TechCrunch's coverage of Darrow's $35 million Series B is the definitive English-language profile of the company at its most important funding milestone — and one of the most substantive independent examinations of what Darrow actually does and why it matters.

Reporter Ingrid Lunden opens with the scale of the opportunity: the U.S. legal market is worth tens of billions of dollars and growing, with class and mass action litigation alone representing a $63 billion market. Darrow's Series B, led by Georgian with participation from F2, Entrée Capital, and NFX, brings total funding to just under $60 million. Active cases sourced through Darrow's platform had reached $10 billion in claims at the time of publication.

The article does the work of explaining Darrow's technology clearly and honestly. The platform crawls thousands of publicly available sources — newsfeeds, social media, consumer complaints, SEC filings, environmental reports, court dockets, and more — connecting the dots between data and evidence of legal violations. It then predicts likely outcomes and case value, giving law firms business development intelligence they previously had no systematic way to generate. Critically, Darrow is not a black box: a team of legal data specialists, including former lawyers, reviews every insight the platform surfaces before it reaches a client.

Lunden also addresses the obvious objection head-on — that a company "looking for people to sue" might be enabling litigation abuse. Ben Artzi's response is persuasive: class actions are expensive and risky, so only the biggest cases with the most obvious violations get pursued. The smaller violations — harming dozens rather than millions — fall through the cracks entirely. Darrow's purpose is to close that gap, giving every lawyer the capacity to proactively find and fight meaningful cases regardless of firm size.

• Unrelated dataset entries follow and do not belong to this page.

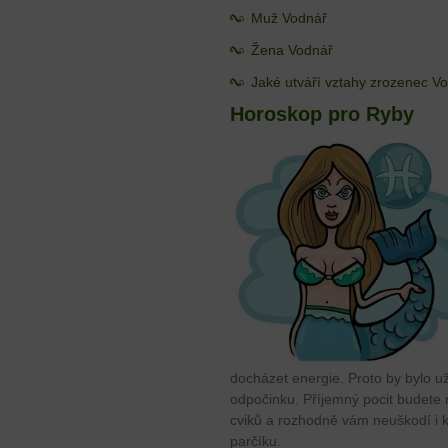
Muž Vodnář
Žena Vodnář
Jaké utváří vztahy zrozenec V
Horoskop pro Ryby
docházet energie. Proto by bylo 
odpočinku. Příjemný pocit budete 
cviků a rozhodně vám neuškodí i k
parčíku.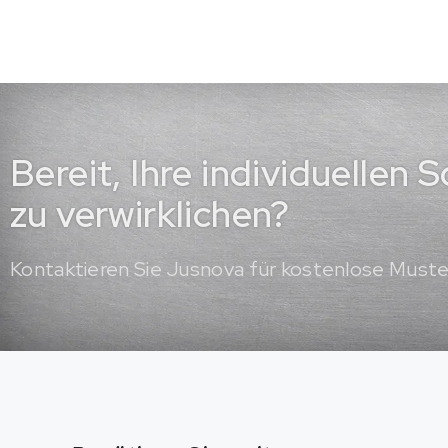
Bereit, Ihre individuellen
zu verwirklichen?
Kontaktieren Sie Jusnova für kostenlose Must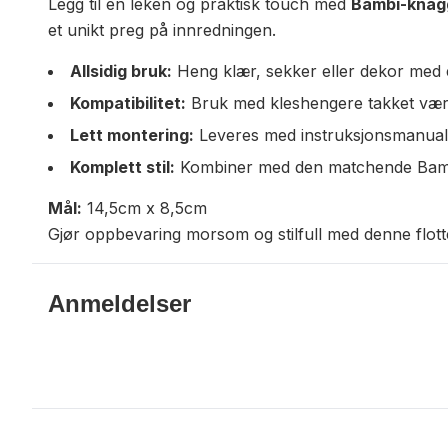
Legg til en leken og praktisk touch med
Bambi
-knagg
et unikt preg på innredningen.
Allsidig bruk:
Heng klær, sekker eller dekor med 
Kompatibilitet:
Bruk med kleshengere takket vær
Lett montering:
Leveres med instruksjonsmanual
Komplett stil:
Kombiner med den matchende Bambi-
Mål:
14,5cm x 8,5cm
Gjør oppbevaring morsom og stilfull med denne flott
Anmeldelser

The piece includes a notable quote from Gila Hayat that captures the company's long-term vision: Darrow started with lawyers as its customer, but consumers are central to the mission. "He's the litigator and I'm the angry consumer," she says of the founding dynamic with Ben Artzi — "and my contribution here was software."

Georgian investor Margo Wu rounds out the piece with the investor thesis: Darrow's founders identified a genuine gap in the class and mass action market and built an innovative language model to address it, backed by a mission-driven team of lawyers, technologists, and product developers.